#### Aim of the task
Reproduce the square dancing article below in full, word for word.

#### Text under study
Copyright notice

This article is from the Encyclopedia of North Carolina edited by William S. Powell. Copyright © 2006 by the University of North Carolina Press. Used by permission of the publisher. For personal use and not for further distribution. Please submit permission requests for other use directly to the publisher.

Printer-friendly page

Square Dancing

by Karl Rohr, 2006

See Also: Country Music

"Square Dancing at the IIE's Summer Orientation, 1953, Duke." Introduction international students to life in the South. Image courtesy of Duke University Archives. Square dancing in North Carolina is inseparably linked to the history and culture of the state's Mountain region. The earliest square dances featured several couples keeping dance figures square through the entire set, but North Carolina's Appalachian style of square dancing is characterized by couples breaking from a ring to perform the Wagon Wheel, Four Leaf Clover, Cage the Birdie, Shoo-Fly-Shoo, and other dances before returning to the ring formation. Square dancing has been defined by the use of a caller, a tradition that developed about 1812. The caller made it unnecessary to memorize the dance beforehand. Appalachian dance music has traditionally included fiddle and banjo and a repertoire of old-time string band and folk tunes, but square dancers, particularly the precision-step cloggers, often perform to Nashville-style country, with drums, electric bass and guitar, and steel guitar sometimes substituting for the fiddle. Appalachian dance has also absorbed the stylish dress and more choreographed routines of the Western or "cowboy" square dances.

#### Information provided
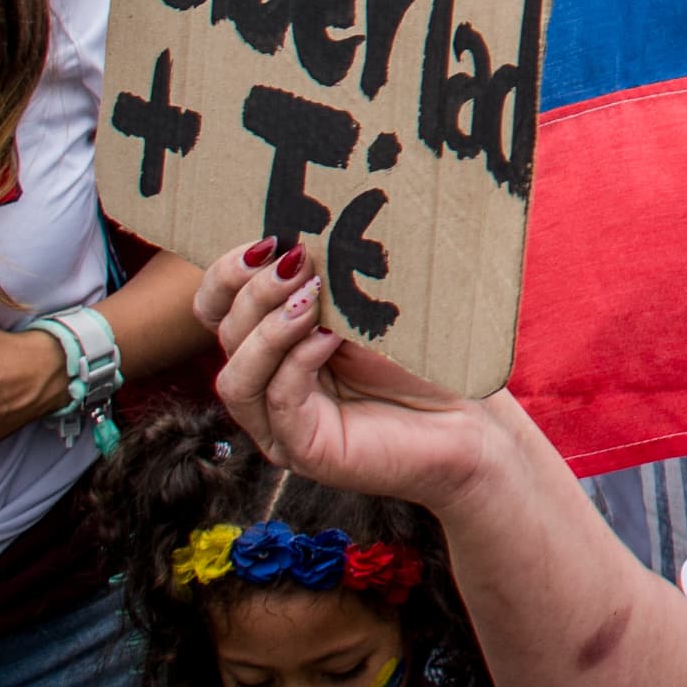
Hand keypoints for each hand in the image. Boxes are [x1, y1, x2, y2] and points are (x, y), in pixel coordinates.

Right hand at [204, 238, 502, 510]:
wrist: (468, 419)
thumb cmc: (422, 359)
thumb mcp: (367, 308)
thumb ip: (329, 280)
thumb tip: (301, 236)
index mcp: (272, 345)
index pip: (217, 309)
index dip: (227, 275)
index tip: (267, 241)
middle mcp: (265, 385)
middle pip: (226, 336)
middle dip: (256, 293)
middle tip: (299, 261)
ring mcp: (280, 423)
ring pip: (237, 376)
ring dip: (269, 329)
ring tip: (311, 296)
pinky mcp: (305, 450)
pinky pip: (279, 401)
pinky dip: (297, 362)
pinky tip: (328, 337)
==
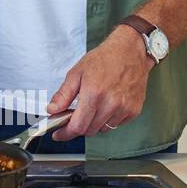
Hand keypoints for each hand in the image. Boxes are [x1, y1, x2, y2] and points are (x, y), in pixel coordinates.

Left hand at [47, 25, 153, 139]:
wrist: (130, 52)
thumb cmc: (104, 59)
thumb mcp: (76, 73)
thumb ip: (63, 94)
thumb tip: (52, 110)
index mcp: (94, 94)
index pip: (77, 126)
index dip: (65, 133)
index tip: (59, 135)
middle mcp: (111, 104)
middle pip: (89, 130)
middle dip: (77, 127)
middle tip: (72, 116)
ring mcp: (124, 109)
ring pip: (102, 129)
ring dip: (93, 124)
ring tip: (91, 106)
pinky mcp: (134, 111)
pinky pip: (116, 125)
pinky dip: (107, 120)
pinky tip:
--
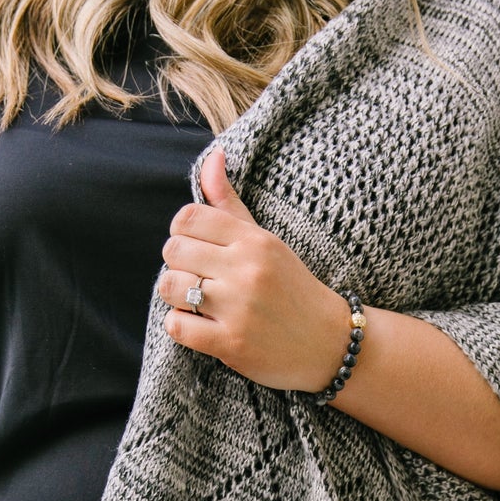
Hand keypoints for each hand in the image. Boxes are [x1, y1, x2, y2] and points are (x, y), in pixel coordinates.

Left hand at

#### Answer space
Copyright notice

This article is from the Encyclopedia of North Carolina edited by William S. Powell. Copyright © 2006 by the University of North Carolina Press. Used by permission of the publisher. For personal use and not for further distribution. Please submit permission requests for other use directly to the publisher.

Printer-friendly page

Square Dancing

by Karl Rohr, 2006

See Also: Country Music

"Square Dancing at the IIE's Summer Orientation, 1953, Duke." Introduction international students to life in the South. Image courtesy of Duke University Archives. Square dancing in North Carolina is inseparably linked to the history and culture of the state's Mountain region. The earliest square dances featured several couples keeping dance figures square through the entire set, but North Carolina's Appalachian style of square dancing is characterized by couples breaking from a ring to perform the Wagon Wheel, Four Leaf Clover, Cage the Birdie, Shoo-Fly-Shoo, and other dances before returning to the ring formation. Square dancing has been defined by the use of a caller, a tradition that developed about 1812. The caller made it unnecessary to memorize the dance beforehand. Appalachian dance music has traditionally included fiddle and banjo and a repertoire of old-time string band and folk tunes, but square dancers, particularly the precision-step cloggers, often perform to Nashville-style country, with drums, electric bass and guitar, and steel guitar sometimes substituting for the fiddle. Appalachian dance has also absorbed the stylish dress and more choreographed routines of the Western or "cowboy" square dances.